Assignment |
Please return the listing exactly as it stands, skipping any pictures.

Information provided |
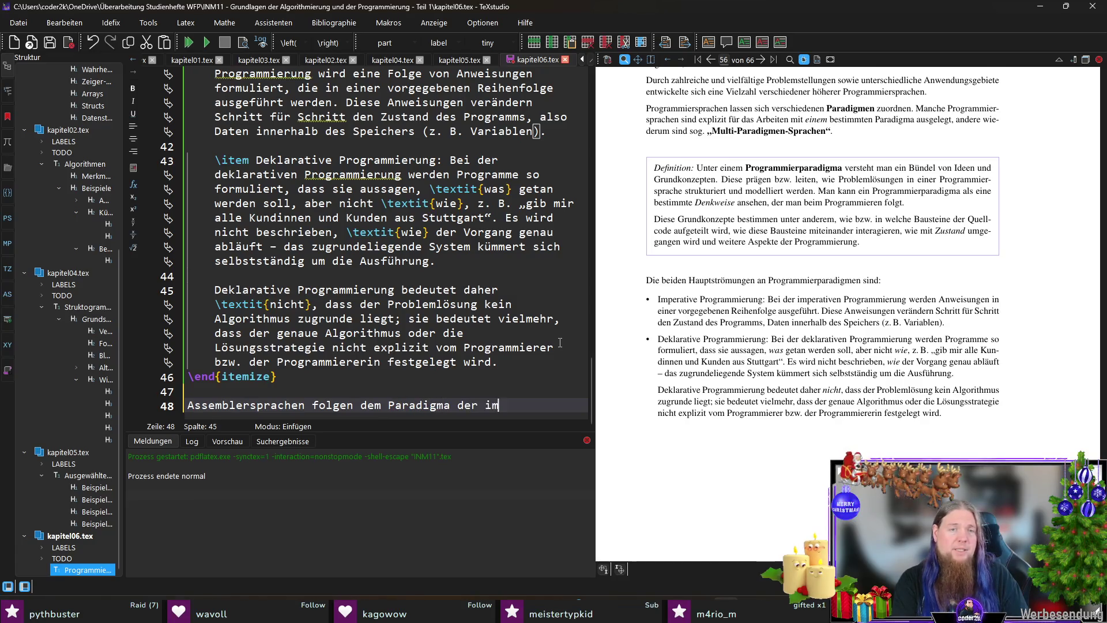
key("BackSpace")
key("BackSpace")
type("erativen Programmierung")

Your solution |
key("BackSpace")
key("BackSpace")
type("erativen Programmierung")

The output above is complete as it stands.